[Recorded data]
== Segment start ==
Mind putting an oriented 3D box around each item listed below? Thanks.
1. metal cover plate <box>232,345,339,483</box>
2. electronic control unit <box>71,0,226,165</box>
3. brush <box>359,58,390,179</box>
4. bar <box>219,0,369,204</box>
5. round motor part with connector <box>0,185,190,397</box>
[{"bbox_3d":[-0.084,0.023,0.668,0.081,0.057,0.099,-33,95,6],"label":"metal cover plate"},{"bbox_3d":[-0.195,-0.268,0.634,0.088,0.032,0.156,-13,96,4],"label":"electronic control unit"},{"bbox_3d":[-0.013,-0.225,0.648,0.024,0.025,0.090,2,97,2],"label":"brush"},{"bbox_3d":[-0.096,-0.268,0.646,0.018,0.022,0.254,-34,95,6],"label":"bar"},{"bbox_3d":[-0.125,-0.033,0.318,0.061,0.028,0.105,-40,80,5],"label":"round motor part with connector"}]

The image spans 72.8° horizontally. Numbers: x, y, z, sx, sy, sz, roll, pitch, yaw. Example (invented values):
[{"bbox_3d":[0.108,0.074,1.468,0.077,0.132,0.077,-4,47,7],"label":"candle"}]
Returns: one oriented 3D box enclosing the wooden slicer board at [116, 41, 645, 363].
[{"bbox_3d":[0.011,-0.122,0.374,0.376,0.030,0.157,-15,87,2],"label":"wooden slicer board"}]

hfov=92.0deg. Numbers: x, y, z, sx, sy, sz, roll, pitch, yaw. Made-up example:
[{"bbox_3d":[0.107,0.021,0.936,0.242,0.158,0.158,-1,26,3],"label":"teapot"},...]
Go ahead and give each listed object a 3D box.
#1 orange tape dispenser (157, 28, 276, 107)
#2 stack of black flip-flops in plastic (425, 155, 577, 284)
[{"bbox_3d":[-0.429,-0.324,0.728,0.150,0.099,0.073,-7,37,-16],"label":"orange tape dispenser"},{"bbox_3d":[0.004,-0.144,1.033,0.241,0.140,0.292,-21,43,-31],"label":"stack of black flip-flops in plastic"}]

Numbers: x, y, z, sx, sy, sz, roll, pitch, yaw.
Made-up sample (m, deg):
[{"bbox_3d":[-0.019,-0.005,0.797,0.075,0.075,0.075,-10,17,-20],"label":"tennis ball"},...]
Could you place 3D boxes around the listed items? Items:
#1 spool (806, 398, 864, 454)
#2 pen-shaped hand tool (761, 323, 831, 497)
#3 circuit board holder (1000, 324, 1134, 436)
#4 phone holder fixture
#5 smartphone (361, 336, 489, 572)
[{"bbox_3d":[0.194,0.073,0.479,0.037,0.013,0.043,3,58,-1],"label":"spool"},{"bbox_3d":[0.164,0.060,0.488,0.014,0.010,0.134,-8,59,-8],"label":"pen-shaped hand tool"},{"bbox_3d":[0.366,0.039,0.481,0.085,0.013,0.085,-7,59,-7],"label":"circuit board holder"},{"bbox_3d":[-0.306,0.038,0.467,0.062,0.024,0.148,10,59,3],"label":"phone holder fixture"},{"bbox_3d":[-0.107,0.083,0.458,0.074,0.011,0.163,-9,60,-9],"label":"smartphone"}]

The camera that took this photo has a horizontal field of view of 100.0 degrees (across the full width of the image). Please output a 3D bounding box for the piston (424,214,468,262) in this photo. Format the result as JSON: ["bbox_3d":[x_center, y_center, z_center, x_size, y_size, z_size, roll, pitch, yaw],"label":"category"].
== Segment end ==
## Try it:
Make a copy of each line in the records above that has the word "Numbers".

## Finished task:
The image spans 72.8° horizontally. Numbers: x, y, z, sx, sy, sz, roll, pitch, yaw. Example (invented values):
hfov=92.0deg. Numbers: x, y, z, sx, sy, sz, roll, pitch, yaw. Made-up example:
Numbers: x, y, z, sx, sy, sz, roll, pitch, yaw.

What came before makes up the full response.